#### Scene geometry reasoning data
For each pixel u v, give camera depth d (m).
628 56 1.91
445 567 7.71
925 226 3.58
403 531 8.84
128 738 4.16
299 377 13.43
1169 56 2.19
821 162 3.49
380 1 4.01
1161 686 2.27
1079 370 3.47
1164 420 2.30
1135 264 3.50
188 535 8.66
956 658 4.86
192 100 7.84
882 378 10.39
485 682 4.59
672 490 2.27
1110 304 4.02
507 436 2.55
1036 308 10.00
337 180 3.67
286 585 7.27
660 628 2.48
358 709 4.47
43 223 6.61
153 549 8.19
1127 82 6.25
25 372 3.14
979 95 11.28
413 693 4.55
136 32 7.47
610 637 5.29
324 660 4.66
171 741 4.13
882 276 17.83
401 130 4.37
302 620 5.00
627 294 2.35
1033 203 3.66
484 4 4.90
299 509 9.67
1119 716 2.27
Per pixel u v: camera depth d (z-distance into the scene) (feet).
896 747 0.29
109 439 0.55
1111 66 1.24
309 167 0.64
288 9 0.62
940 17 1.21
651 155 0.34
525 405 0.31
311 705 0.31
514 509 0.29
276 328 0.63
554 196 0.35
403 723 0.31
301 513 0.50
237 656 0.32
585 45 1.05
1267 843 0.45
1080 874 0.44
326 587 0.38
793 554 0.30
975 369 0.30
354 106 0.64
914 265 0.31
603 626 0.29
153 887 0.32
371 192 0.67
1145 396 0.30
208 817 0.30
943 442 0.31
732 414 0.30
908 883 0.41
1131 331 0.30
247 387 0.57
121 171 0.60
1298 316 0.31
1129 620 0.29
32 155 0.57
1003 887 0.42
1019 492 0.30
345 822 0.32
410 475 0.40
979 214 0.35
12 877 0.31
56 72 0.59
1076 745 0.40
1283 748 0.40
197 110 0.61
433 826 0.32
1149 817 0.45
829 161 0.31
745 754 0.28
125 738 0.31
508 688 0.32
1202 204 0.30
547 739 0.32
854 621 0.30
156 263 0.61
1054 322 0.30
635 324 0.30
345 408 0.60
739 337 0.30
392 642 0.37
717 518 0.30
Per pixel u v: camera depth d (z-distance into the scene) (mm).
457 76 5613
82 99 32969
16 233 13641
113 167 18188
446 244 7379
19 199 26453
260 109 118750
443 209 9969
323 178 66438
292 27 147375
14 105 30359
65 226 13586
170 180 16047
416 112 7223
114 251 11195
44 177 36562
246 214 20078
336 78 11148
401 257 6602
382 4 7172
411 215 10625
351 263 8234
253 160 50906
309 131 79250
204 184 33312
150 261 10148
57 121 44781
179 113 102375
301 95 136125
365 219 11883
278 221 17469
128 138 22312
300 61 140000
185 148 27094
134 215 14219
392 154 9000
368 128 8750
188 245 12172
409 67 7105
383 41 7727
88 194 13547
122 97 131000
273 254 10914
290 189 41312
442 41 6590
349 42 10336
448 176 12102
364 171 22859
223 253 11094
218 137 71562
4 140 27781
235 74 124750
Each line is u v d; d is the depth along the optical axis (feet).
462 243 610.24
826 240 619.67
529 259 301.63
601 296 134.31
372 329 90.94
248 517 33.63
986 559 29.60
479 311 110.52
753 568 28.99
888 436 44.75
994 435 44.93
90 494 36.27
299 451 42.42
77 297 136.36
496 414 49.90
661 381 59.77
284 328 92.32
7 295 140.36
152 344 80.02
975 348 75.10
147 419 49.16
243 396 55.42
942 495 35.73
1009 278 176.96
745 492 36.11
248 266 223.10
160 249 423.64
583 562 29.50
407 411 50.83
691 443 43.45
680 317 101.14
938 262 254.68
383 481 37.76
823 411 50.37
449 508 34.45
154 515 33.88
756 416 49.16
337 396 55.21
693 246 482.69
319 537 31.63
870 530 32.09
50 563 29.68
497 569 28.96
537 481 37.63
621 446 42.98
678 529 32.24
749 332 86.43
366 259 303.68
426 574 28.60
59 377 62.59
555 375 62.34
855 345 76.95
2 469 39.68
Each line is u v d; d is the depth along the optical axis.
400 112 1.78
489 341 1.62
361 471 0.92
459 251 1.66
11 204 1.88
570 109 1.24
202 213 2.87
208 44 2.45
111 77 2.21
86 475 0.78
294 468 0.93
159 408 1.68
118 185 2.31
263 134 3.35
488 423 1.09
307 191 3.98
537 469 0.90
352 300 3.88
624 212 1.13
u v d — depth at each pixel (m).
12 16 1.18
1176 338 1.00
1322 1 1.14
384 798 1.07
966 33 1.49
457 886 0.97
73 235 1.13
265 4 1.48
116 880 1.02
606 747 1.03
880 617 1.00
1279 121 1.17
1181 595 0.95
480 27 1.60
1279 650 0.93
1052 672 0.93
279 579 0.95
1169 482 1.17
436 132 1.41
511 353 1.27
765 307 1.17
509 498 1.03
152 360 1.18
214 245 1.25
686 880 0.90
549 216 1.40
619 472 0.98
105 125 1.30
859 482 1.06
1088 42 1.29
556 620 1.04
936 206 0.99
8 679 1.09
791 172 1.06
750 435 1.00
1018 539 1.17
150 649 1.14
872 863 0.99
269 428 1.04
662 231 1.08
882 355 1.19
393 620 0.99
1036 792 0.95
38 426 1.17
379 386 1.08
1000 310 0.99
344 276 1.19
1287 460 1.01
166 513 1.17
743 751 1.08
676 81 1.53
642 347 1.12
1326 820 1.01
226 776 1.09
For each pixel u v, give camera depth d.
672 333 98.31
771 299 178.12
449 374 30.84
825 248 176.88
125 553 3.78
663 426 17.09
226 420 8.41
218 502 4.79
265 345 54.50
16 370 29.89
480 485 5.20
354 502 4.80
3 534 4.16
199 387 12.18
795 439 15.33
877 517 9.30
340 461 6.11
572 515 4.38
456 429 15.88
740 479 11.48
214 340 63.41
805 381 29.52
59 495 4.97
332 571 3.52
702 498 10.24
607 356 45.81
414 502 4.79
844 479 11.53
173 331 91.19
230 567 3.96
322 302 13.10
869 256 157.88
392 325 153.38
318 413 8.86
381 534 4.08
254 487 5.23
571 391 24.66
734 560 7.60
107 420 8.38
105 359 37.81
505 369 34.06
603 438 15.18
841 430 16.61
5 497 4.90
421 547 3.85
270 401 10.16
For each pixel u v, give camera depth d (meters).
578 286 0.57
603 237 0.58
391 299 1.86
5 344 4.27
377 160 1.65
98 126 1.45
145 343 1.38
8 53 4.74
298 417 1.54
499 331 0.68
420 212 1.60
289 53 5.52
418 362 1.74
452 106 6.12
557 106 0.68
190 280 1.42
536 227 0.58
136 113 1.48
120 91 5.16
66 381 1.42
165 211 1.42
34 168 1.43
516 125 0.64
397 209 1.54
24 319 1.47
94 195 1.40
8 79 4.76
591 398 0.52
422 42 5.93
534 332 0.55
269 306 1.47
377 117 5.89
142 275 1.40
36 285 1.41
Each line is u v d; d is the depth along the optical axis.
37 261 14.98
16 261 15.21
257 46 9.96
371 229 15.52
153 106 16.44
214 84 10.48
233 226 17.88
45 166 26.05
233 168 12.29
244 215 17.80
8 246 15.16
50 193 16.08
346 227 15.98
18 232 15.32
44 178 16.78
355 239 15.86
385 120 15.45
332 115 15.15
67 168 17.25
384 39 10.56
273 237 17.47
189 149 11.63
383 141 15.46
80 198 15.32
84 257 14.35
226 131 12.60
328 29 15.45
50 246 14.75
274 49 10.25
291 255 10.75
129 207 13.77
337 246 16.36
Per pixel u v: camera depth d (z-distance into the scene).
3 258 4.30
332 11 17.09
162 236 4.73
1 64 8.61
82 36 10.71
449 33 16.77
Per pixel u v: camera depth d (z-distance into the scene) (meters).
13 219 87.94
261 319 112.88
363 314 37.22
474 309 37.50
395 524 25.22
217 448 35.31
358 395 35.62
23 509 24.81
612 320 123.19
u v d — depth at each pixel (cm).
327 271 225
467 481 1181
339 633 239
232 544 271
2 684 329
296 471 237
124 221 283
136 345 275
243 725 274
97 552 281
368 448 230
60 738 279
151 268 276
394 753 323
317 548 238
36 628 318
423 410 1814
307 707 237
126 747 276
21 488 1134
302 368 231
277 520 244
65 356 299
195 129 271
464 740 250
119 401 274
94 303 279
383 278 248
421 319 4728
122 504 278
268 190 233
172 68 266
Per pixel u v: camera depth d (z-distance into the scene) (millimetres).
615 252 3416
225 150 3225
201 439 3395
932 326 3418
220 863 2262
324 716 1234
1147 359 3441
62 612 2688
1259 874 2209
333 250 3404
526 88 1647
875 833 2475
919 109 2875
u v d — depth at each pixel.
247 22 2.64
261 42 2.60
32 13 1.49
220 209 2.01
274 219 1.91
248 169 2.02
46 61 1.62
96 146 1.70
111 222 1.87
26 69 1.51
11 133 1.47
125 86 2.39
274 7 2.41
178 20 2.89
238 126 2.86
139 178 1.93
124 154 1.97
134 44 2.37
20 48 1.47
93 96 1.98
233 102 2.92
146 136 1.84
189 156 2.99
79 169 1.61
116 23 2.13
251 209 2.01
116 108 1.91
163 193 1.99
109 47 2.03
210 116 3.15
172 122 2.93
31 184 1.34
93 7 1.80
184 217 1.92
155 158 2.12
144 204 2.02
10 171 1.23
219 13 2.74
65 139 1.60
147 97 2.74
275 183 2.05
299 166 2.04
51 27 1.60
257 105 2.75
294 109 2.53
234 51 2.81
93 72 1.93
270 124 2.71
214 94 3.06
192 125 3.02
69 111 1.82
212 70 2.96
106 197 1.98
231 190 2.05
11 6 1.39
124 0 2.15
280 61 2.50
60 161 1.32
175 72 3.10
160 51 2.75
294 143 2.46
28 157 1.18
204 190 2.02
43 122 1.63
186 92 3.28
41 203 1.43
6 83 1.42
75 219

#### Task directions
Your response should contain each line of the entries above that holds the string "give".

#### Result of the exercise
For each pixel u v, give camera depth d (m).
For each pixel u v, give camera depth d.
For each pixel u v, give camera depth d (meters).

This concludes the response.